If anyone is interested in historical fiction about Josephine, I would highly, highly recommend the trilogy of books by Sandra Gulland - The Many Lives and Secret Sorrows of Josephine B.; Tales of Passion, Tales of Woe; and The Last Great Dance on Earth.  Those books, the fictionalized diaries of Josephine Bonaparte, draw you into her story and are so well written that while you are reading them, the reality of the story is more real than the reality around you.

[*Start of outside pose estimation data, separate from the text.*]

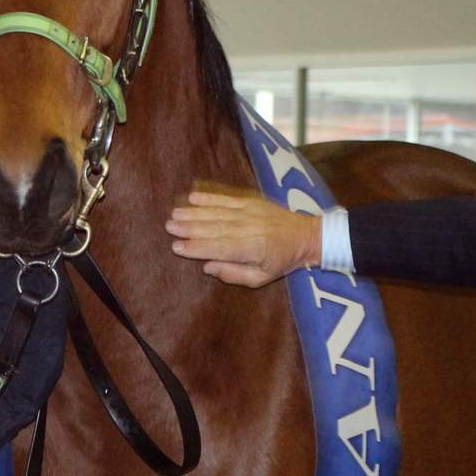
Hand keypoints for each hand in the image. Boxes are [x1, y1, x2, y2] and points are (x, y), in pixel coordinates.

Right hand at [165, 189, 321, 287]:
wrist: (305, 235)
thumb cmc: (282, 261)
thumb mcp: (261, 278)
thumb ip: (234, 274)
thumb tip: (207, 267)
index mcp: (252, 249)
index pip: (218, 248)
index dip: (196, 247)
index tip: (177, 247)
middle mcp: (249, 228)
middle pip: (213, 227)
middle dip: (189, 227)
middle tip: (169, 226)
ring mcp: (249, 212)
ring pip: (217, 212)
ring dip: (194, 212)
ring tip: (175, 213)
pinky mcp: (251, 201)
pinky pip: (226, 199)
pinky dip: (209, 197)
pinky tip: (192, 197)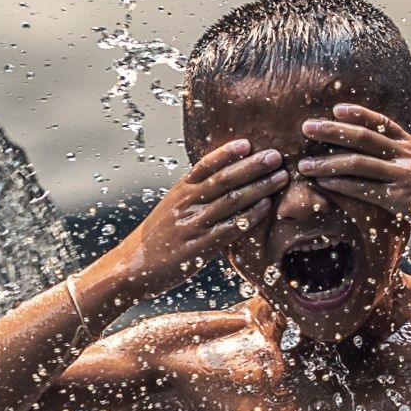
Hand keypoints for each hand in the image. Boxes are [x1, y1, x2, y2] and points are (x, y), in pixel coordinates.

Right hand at [91, 137, 292, 302]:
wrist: (130, 268)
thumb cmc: (156, 239)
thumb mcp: (171, 209)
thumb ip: (193, 195)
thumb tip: (221, 181)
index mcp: (179, 192)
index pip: (204, 165)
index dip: (226, 153)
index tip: (247, 142)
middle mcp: (186, 204)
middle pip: (224, 179)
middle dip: (252, 166)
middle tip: (276, 155)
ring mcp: (192, 225)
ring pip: (231, 200)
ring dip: (259, 187)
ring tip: (280, 177)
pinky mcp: (198, 247)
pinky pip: (229, 228)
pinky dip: (249, 216)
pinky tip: (266, 208)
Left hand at [288, 104, 410, 262]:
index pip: (383, 123)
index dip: (358, 114)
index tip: (337, 108)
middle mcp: (407, 156)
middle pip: (363, 136)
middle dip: (332, 131)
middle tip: (307, 127)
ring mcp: (404, 175)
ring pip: (358, 163)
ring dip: (327, 162)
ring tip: (304, 165)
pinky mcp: (401, 198)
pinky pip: (365, 189)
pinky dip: (341, 186)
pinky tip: (324, 185)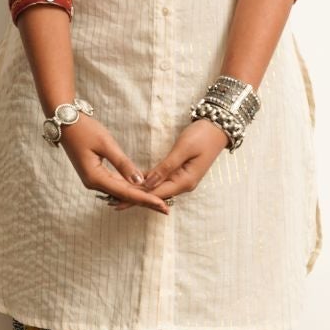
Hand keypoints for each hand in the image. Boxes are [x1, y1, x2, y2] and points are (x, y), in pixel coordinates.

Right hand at [59, 115, 171, 214]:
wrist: (65, 122)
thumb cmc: (85, 130)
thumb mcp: (106, 144)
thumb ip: (123, 163)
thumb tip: (139, 181)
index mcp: (95, 178)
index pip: (126, 193)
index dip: (146, 199)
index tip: (162, 205)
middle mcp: (94, 183)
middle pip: (124, 196)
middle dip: (145, 202)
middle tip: (166, 209)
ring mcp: (94, 180)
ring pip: (121, 192)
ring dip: (139, 196)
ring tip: (158, 203)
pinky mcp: (96, 174)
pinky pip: (116, 184)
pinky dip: (130, 188)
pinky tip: (143, 190)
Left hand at [102, 119, 227, 211]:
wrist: (219, 127)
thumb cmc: (203, 135)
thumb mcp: (183, 149)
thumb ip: (166, 167)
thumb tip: (148, 183)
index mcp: (185, 181)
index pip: (156, 193)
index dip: (136, 198)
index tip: (118, 201)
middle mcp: (183, 184)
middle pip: (154, 194)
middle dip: (134, 198)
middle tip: (111, 202)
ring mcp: (181, 178)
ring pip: (156, 188)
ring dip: (138, 191)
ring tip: (117, 194)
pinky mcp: (179, 172)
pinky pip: (160, 180)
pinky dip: (146, 182)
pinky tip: (133, 183)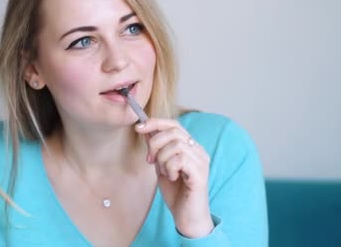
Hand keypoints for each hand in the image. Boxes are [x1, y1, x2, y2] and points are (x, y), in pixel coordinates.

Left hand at [135, 118, 213, 237]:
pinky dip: (170, 168)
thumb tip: (147, 131)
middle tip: (150, 160)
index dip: (155, 123)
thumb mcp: (162, 168)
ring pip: (175, 145)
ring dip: (163, 159)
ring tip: (165, 173)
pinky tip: (172, 178)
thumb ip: (157, 150)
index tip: (139, 127)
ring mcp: (202, 161)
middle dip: (155, 143)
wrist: (188, 219)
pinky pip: (180, 159)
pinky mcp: (201, 173)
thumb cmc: (177, 195)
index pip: (174, 124)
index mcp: (191, 148)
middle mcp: (199, 151)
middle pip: (174, 131)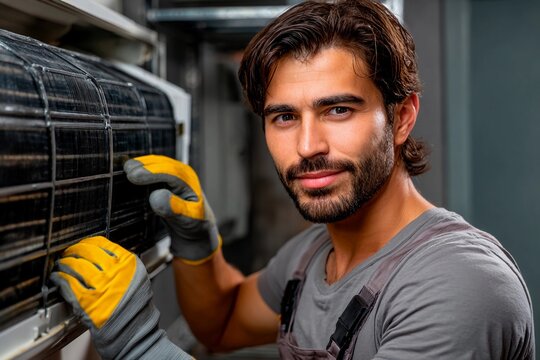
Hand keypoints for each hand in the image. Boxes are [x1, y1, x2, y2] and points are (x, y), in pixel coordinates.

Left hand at [50, 236, 192, 359]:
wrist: (136, 332)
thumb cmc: (137, 308)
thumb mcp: (138, 279)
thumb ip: (123, 265)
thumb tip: (101, 254)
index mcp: (129, 264)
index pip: (103, 243)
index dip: (88, 242)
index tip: (82, 244)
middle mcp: (115, 272)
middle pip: (87, 251)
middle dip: (74, 250)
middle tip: (68, 252)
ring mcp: (101, 286)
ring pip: (75, 265)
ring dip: (64, 263)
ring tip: (61, 265)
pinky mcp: (87, 302)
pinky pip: (68, 283)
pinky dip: (60, 279)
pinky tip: (57, 278)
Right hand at [124, 155, 220, 264]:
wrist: (195, 229)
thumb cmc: (193, 224)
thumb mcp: (187, 220)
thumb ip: (173, 208)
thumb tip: (156, 195)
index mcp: (189, 181)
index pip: (170, 172)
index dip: (151, 172)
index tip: (134, 176)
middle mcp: (181, 174)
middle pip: (160, 163)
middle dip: (144, 165)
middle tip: (127, 170)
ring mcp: (172, 175)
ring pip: (154, 164)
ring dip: (141, 165)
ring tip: (125, 170)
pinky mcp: (163, 179)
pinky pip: (151, 170)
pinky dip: (140, 170)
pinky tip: (128, 173)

Three Cups of Tea - Greg Mortenson and David Oliver Relin

This is a book that I have been meaning to read for several years, and had been sitting on my bookcase for about 6 months before I got around to reading it.  And I loved it.
It is the story of Greg Mortenson:  born in America; grew up in Tanzania; became a mountain climber; got lost on his way down K2; and went on to form the Central Asia Institute, a charity that builds schools in rural Pakistan.
I loved this book, and it's subject, for so many reasons.  It shows his compassion and commitment to his cause; how his best teachers were the people in Pakistan that he was helping.  The book is also realistic.  Mr. Mortenson provided his co-writer with a list of his enemies and insisted that they be contacted as well to provide their side of the story.  So that the picture that comes across isn't that of a saint, but rather that of a man driven to improve the lives of people in less fortunate circumstances than us.

Why a blog?

I've been thinking about this blog for a while, and I have created it for 2 reasongs.
1)  I love to read.
2)  I enjoy writing.
So I have created this blog to write about the books that I read - whether I liked them or not; fiction or non-fiction; my books, library books, borrowed books.
I welcome any feedback.  Please comment on any of my books that you have read, or suggest books for me to read.
I think that now, I will write up some of the books that I have read recently.